● Problem details
Pictures found in the material must be left out, and every line returned as written.

● Dataset entries
──────────

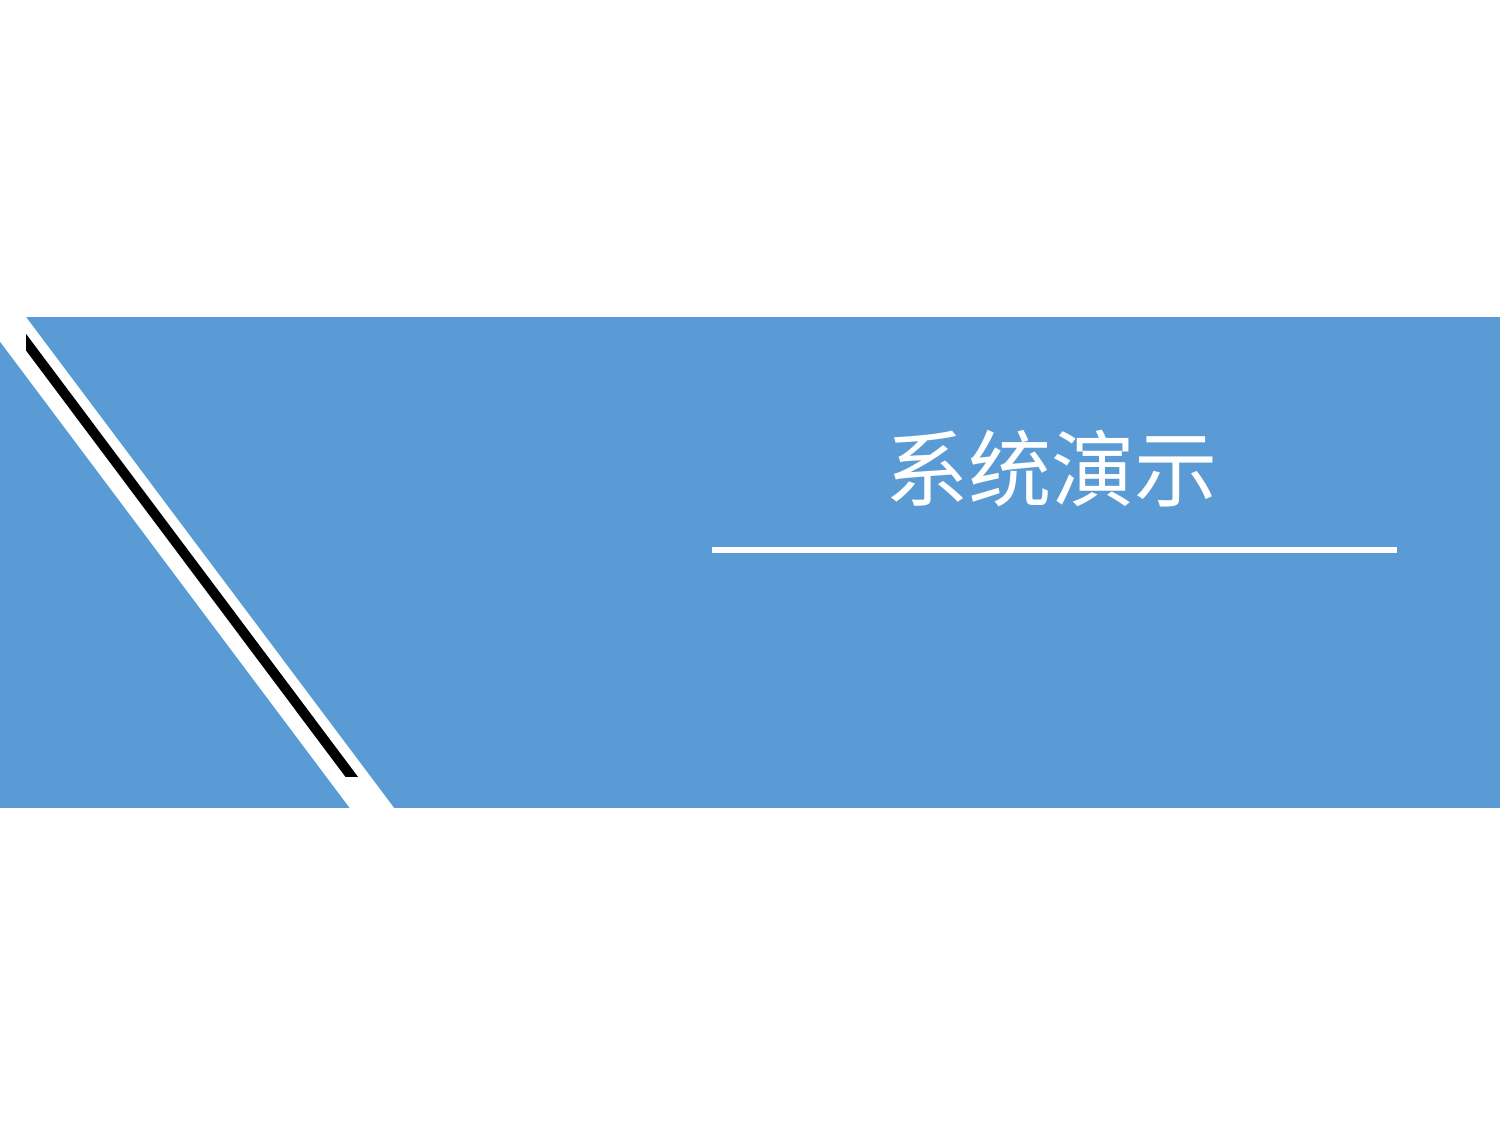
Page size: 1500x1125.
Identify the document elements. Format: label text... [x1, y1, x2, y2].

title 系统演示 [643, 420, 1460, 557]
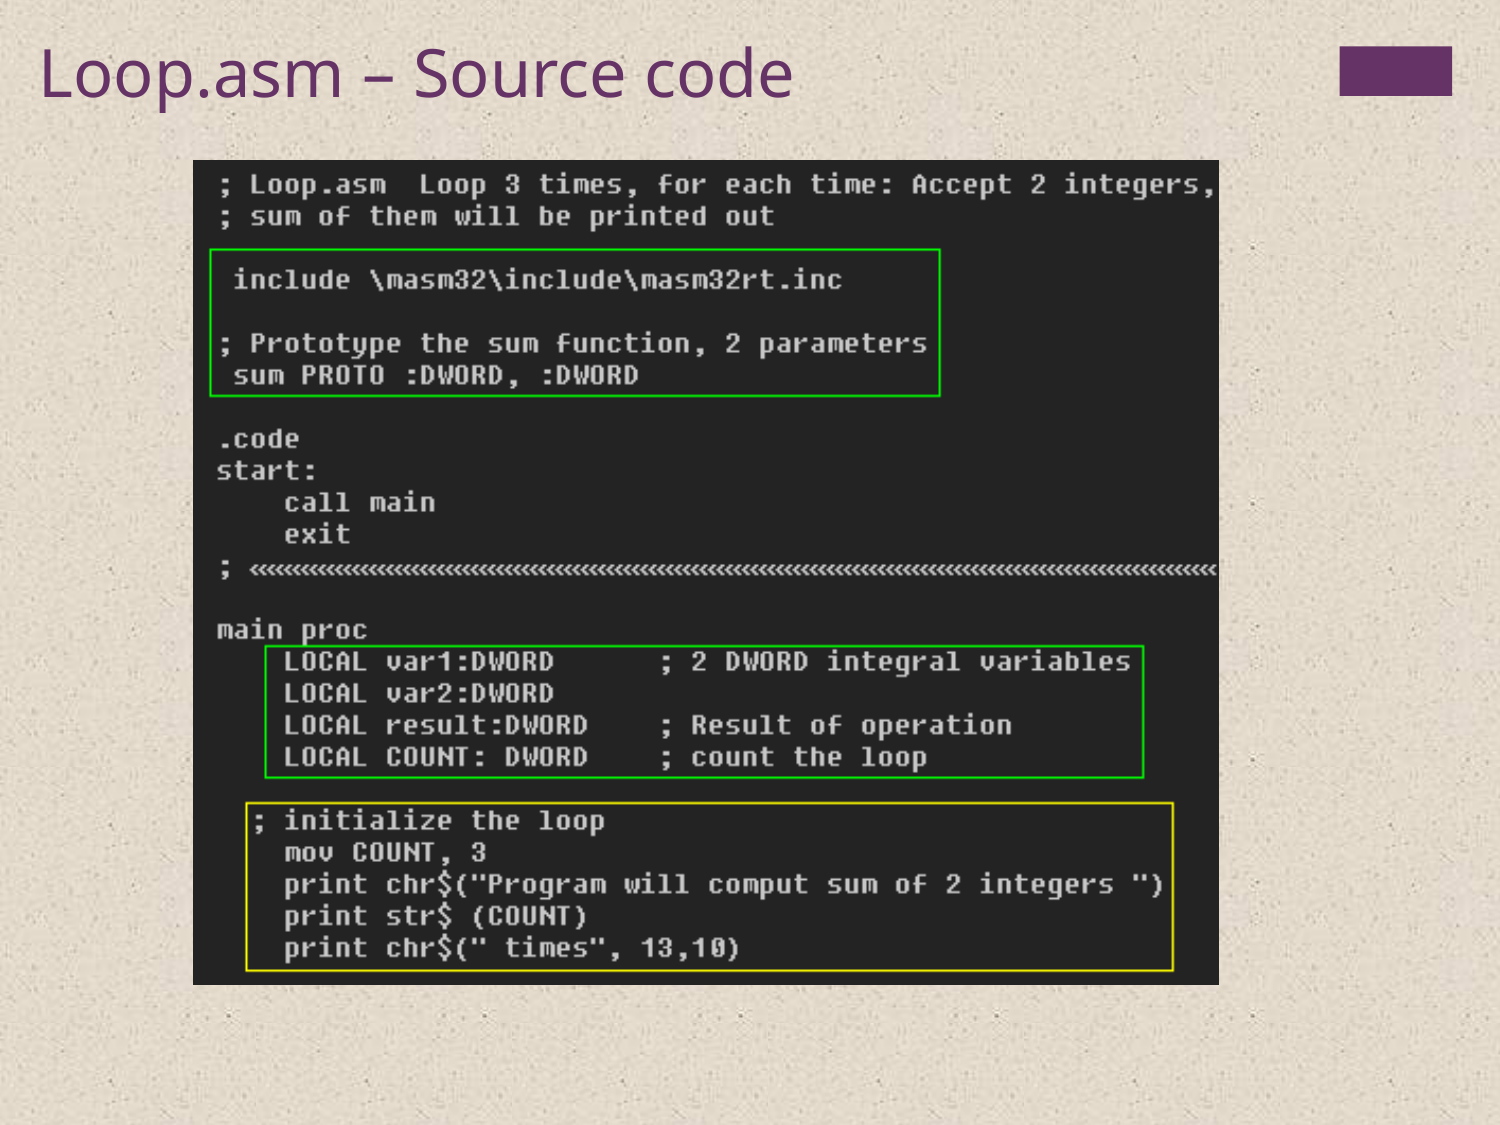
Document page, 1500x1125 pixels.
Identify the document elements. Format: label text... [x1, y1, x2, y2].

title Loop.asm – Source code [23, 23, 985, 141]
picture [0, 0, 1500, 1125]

──────────

● Result below
Page size: 1500x1125.
Identify the document elements. Format: label text... [x1, y1, x2, y2].

title 系统演示 [643, 420, 1460, 557]
Document page, 1500x1125 pixels.
Identify the document elements. Format: label text... [x1, y1, x2, y2].

title Loop.asm – Source code [23, 23, 985, 141]
picture [0, 0, 1500, 1125]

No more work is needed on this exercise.